### Directions
Reproduce the records word for word, leaving out any pictures they hold.

### Records to process

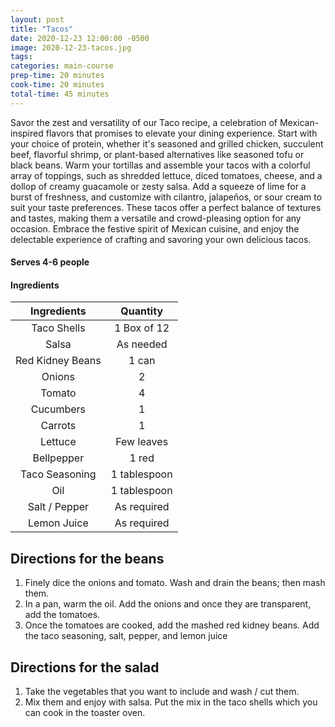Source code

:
 ```yaml
---
layout: post
title: "Tacos"
date: 2020-12-23 12:00:00 -0500
image: 2020-12-23-tacos.jpg
tags: 
categories: main-course
prep-time: 20 minutes
cook-time: 20 minutes
total-time: 45 minutes
---
```


Savor the zest and versatility of our Taco recipe, a celebration of Mexican-inspired flavors that promises to elevate your dining experience. Start with your choice of protein, whether it's seasoned and grilled chicken, succulent beef, flavorful shrimp, or plant-based alternatives like seasoned tofu or black beans. Warm your tortillas and assemble your tacos with a colorful array of toppings, such as shredded lettuce, diced tomatoes, cheese, and a dollop of creamy guacamole or zesty salsa. Add a squeeze of lime for a burst of freshness, and customize with cilantro, jalapeños, or sour cream to suit your taste preferences. These tacos offer a perfect balance of textures and tastes, making them a versatile and crowd-pleasing option for any occasion. Embrace the festive spirit of Mexican cuisine, and enjoy the delectable experience of crafting and savoring your own delicious tacos.

#### Serves 4-6 people

#### Ingredients

|    Ingredients   |   Quantity   |
|:----------------:|:------------:|
|    Taco Shells   |  1 Box of 12 |
|       Salsa      |   As needed  |
| Red Kidney Beans |     1 can    |
|      Onions      |       2      |
|      Tomato      |       4      |
|     Cucumbers    |       1      |
|      Carrots     |       1      |
|      Lettuce     |  Few leaves  |
|    Bellpepper    |     1 red    |
|  Taco Seasoning  | 1 tablespoon |
|        Oil       | 1 tablespoon |
|   Salt / Pepper  |  As required |
|    Lemon Juice   |  As required |

## Directions for the beans

1. Finely dice the onions and tomato. Wash and drain the beans; then mash them.
2. In a pan, warm the oil. Add the onions and once they are transparent, add the tomatoes.
3. Once the tomatoes are cooked, add the mashed red kidney beans. Add the taco seasoning, salt, pepper, and lemon juice

## Directions for the salad

1. Take the vegetables that you want to include and wash / cut them.
2. Mix them and enjoy with salsa. Put the mix in the taco shells which you can cook in the toaster oven.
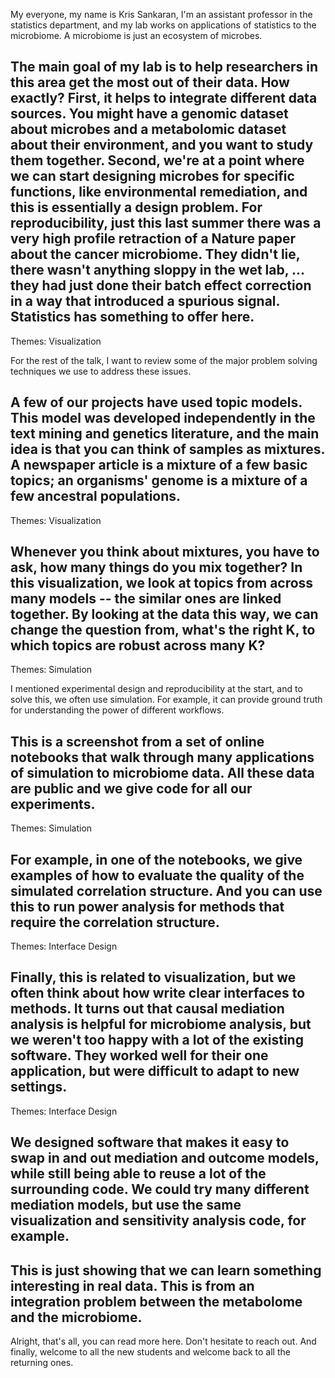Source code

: My everyone, my name is Kris Sankaran, I'm an assistant professor in the statistics department, and my lab works on applications of statistics to the microbiome. A microbiome is just an ecosystem of microbes.

The main goal of my lab is to help researchers in this area get the most out of their data. How exactly? First, it helps to integrate different data sources. You might have a genomic dataset about microbes and a metabolomic dataset about their environment, and you want to study them together. Second, we're at a point where we can start designing microbes for specific functions, like environmental remediation, and this is essentially a design problem. For reproducibility, just this last summer there was a very high profile retraction of a Nature paper about the cancer microbiome. They didn't lie, there wasn't anything sloppy in the wet lab, ... they had just done their batch effect correction in a way that introduced a spurious signal. Statistics has something to offer here.
---- 
Themes: Visualization

For the rest of the talk, I want to review some of the major problem solving techniques we use to address these issues.

A few of our projects have used topic models. This model was developed independently in the text mining and genetics literature, and the main idea is that you can think of samples as mixtures. A newspaper article is a mixture of a few basic topics; an organisms' genome is a mixture of a few ancestral populations.
---- 
Themes: Visualization

Whenever you think about mixtures, you have to ask, how many things do you mix together? In this visualization, we look at topics from across many models -- the similar ones are linked together. By looking at the data this way, we can change the question from, what's the right K, to which topics are robust across many K?
---- 
Themes: Simulation

I mentioned experimental design and reproducibility at the start, and to solve this, we often use simulation. For example, it can provide ground truth for understanding the power of different workflows.

This is a screenshot from a set of online notebooks that walk through many applications of simulation to microbiome data. All these data are public and we give code for all our experiments.
---- 
Themes: Simulation

For example, in one of the notebooks, we give examples of how to evaluate the quality of the simulated correlation structure. And you can use this to run power analysis for methods that require the correlation structure.
---- 
Themes: Interface Design

Finally, this is related to visualization, but we often think about how write clear interfaces to methods. It turns out that causal mediation analysis is helpful for microbiome analysis, but we weren't too happy with a lot of the existing software. They worked well for their one application, but were difficult to adapt to new settings.
---- 
Themes: Interface Design

We designed software that makes it easy to swap in and out mediation and outcome models, while still being able to reuse a lot of the surrounding code. We could try many different mediation models, but use the same visualization and sensitivity analysis code, for example.
---- 
This is just showing that we can learn something interesting in real data. This is from an integration problem between the metabolome and the microbiome.
---- 
Alright, that's all, you can read more here. Don't hesitate to reach out. And finally, welcome to all the new students and welcome back to all the returning ones.

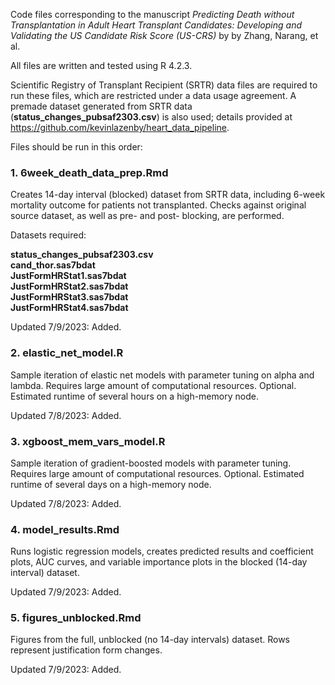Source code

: Code files corresponding to the manuscript *Predicting Death without Transplantation in Adult Heart Transplant Candidates: Developing and Validating the US Candidate Risk Score (US-CRS)* by by Zhang, Narang, et al. <br />

All files are written and tested using R 4.2.3.

Scientific Registry of Transplant Recipient (SRTR) data files are required to run these files, which are restricted under a data usage agreement. A premade dataset generated from SRTR data (**status_changes_pubsaf2303.csv**) is also used; details provided at https://github.com/kevinlazenby/heart_data_pipeline.

Files should be run in this order:

### 1. 6week_death_data_prep.Rmd
Creates 14-day interval (blocked) dataset from SRTR data, including 6-week mortality outcome for patients not transplanted. Checks against original source dataset, as well as pre- and post- blocking, are performed.

Datasets required: 

**status_changes_pubsaf2303.csv** <br />
**cand_thor.sas7bdat** <br />
**JustFormHRStat1.sas7bdat**  <br />
**JustFormHRStat2.sas7bdat** <br />
**JustFormHRStat3.sas7bdat**  <br />
**JustFormHRStat4.sas7bdat** <br />

Updated 7/9/2023: Added.


### 2. elastic_net_model.R
Sample iteration of elastic net models with parameter tuning on alpha and lambda. Requires large amount of computational resources. Optional. Estimated runtime of several hours on a high-memory node.

Updated 7/8/2023: Added.


### 3. xgboost_mem_vars_model.R
Sample iteration of gradient-boosted models with parameter tuning. Requires large amount of computational resources. Optional. Estimated runtime of several days on a high-memory node.

Updated 7/8/2023: Added.


### 4. model_results.Rmd
Runs logistic regression models, creates predicted results and coefficient plots, AUC curves, and variable importance plots in the blocked (14-day interval) dataset.

Updated 7/9/2023: Added.


### 5. figures_unblocked.Rmd
Figures from the full, unblocked (no 14-day intervals) dataset. Rows represent justification form changes.

Updated 7/9/2023: Added.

### Task answer
Source code

:
 ```yaml
---
layout: post
title: "Tacos"
date: 2020-12-23 12:00:00 -0500
image: 2020-12-23-tacos.jpg
tags: 
categories: main-course
prep-time: 20 minutes
cook-time: 20 minutes
total-time: 45 minutes
---
```


Savor the zest and versatility of our Taco recipe, a celebration of Mexican-inspired flavors that promises to elevate your dining experience. Start with your choice of protein, whether it's seasoned and grilled chicken, succulent beef, flavorful shrimp, or plant-based alternatives like seasoned tofu or black beans. Warm your tortillas and assemble your tacos with a colorful array of toppings, such as shredded lettuce, diced tomatoes, cheese, and a dollop of creamy guacamole or zesty salsa. Add a squeeze of lime for a burst of freshness, and customize with cilantro, jalapeños, or sour cream to suit your taste preferences. These tacos offer a perfect balance of textures and tastes, making them a versatile and crowd-pleasing option for any occasion. Embrace the festive spirit of Mexican cuisine, and enjoy the delectable experience of crafting and savoring your own delicious tacos.

#### Serves 4-6 people

#### Ingredients

|    Ingredients   |   Quantity   |
|:----------------:|:------------:|
|    Taco Shells   |  1 Box of 12 |
|       Salsa      |   As needed  |
| Red Kidney Beans |     1 can    |
|      Onions      |       2      |
|      Tomato      |       4      |
|     Cucumbers    |       1      |
|      Carrots     |       1      |
|      Lettuce     |  Few leaves  |
|    Bellpepper    |     1 red    |
|  Taco Seasoning  | 1 tablespoon |
|        Oil       | 1 tablespoon |
|   Salt / Pepper  |  As required |
|    Lemon Juice   |  As required |

## Directions for the beans

1. Finely dice the onions and tomato. Wash and drain the beans; then mash them.
2. In a pan, warm the oil. Add the onions and once they are transparent, add the tomatoes.
3. Once the tomatoes are cooked, add the mashed red kidney beans. Add the taco seasoning, salt, pepper, and lemon juice

## Directions for the salad

1. Take the vegetables that you want to include and wash / cut them.
2. Mix them and enjoy with salsa. Put the mix in the taco shells which you can cook in the toaster oven.
Source code

: My everyone, my name is Kris Sankaran, I'm an assistant professor in the statistics department, and my lab works on applications of statistics to the microbiome. A microbiome is just an ecosystem of microbes.

The main goal of my lab is to help researchers in this area get the most out of their data. How exactly? First, it helps to integrate different data sources. You might have a genomic dataset about microbes and a metabolomic dataset about their environment, and you want to study them together. Second, we're at a point where we can start designing microbes for specific functions, like environmental remediation, and this is essentially a design problem. For reproducibility, just this last summer there was a very high profile retraction of a Nature paper about the cancer microbiome. They didn't lie, there wasn't anything sloppy in the wet lab, ... they had just done their batch effect correction in a way that introduced a spurious signal. Statistics has something to offer here.
---- 
Themes: Visualization

For the rest of the talk, I want to review some of the major problem solving techniques we use to address these issues.

A few of our projects have used topic models. This model was developed independently in the text mining and genetics literature, and the main idea is that you can think of samples as mixtures. A newspaper article is a mixture of a few basic topics; an organisms' genome is a mixture of a few ancestral populations.
---- 
Themes: Visualization

Whenever you think about mixtures, you have to ask, how many things do you mix together? In this visualization, we look at topics from across many models -- the similar ones are linked together. By looking at the data this way, we can change the question from, what's the right K, to which topics are robust across many K?
---- 
Themes: Simulation

I mentioned experimental design and reproducibility at the start, and to solve this, we often use simulation. For example, it can provide ground truth for understanding the power of different workflows.

This is a screenshot from a set of online notebooks that walk through many applications of simulation to microbiome data. All these data are public and we give code for all our experiments.
---- 
Themes: Simulation

For example, in one of the notebooks, we give examples of how to evaluate the quality of the simulated correlation structure. And you can use this to run power analysis for methods that require the correlation structure.
---- 
Themes: Interface Design

Finally, this is related to visualization, but we often think about how write clear interfaces to methods. It turns out that causal mediation analysis is helpful for microbiome analysis, but we weren't too happy with a lot of the existing software. They worked well for their one application, but were difficult to adapt to new settings.
---- 
Themes: Interface Design

We designed software that makes it easy to swap in and out mediation and outcome models, while still being able to reuse a lot of the surrounding code. We could try many different mediation models, but use the same visualization and sensitivity analysis code, for example.
---- 
This is just showing that we can learn something interesting in real data. This is from an integration problem between the metabolome and the microbiome.
---- 
Alright, that's all, you can read more here. Don't hesitate to reach out. And finally, welcome to all the new students and welcome back to all the returning ones.

Source code

: Code files corresponding to the manuscript *Predicting Death without Transplantation in Adult Heart Transplant Candidates: Developing and Validating the US Candidate Risk Score (US-CRS)* by by Zhang, Narang, et al. <br />

All files are written and tested using R 4.2.3.

Scientific Registry of Transplant Recipient (SRTR) data files are required to run these files, which are restricted under a data usage agreement. A premade dataset generated from SRTR data (**status_changes_pubsaf2303.csv**) is also used; details provided at https://github.com/kevinlazenby/heart_data_pipeline.

Files should be run in this order:

### 1. 6week_death_data_prep.Rmd
Creates 14-day interval (blocked) dataset from SRTR data, including 6-week mortality outcome for patients not transplanted. Checks against original source dataset, as well as pre- and post- blocking, are performed.

Datasets required: 

**status_changes_pubsaf2303.csv** <br />
**cand_thor.sas7bdat** <br />
**JustFormHRStat1.sas7bdat**  <br />
**JustFormHRStat2.sas7bdat** <br />
**JustFormHRStat3.sas7bdat**  <br />
**JustFormHRStat4.sas7bdat** <br />

Updated 7/9/2023: Added.


### 2. elastic_net_model.R
Sample iteration of elastic net models with parameter tuning on alpha and lambda. Requires large amount of computational resources. Optional. Estimated runtime of several hours on a high-memory node.

Updated 7/8/2023: Added.


### 3. xgboost_mem_vars_model.R
Sample iteration of gradient-boosted models with parameter tuning. Requires large amount of computational resources. Optional. Estimated runtime of several days on a high-memory node.

Updated 7/8/2023: Added.


### 4. model_results.Rmd
Runs logistic regression models, creates predicted results and coefficient plots, AUC curves, and variable importance plots in the blocked (14-day interval) dataset.

Updated 7/9/2023: Added.


### 5. figures_unblocked.Rmd
Figures from the full, unblocked (no 14-day intervals) dataset. Rows represent justification form changes.

Updated 7/9/2023: Added.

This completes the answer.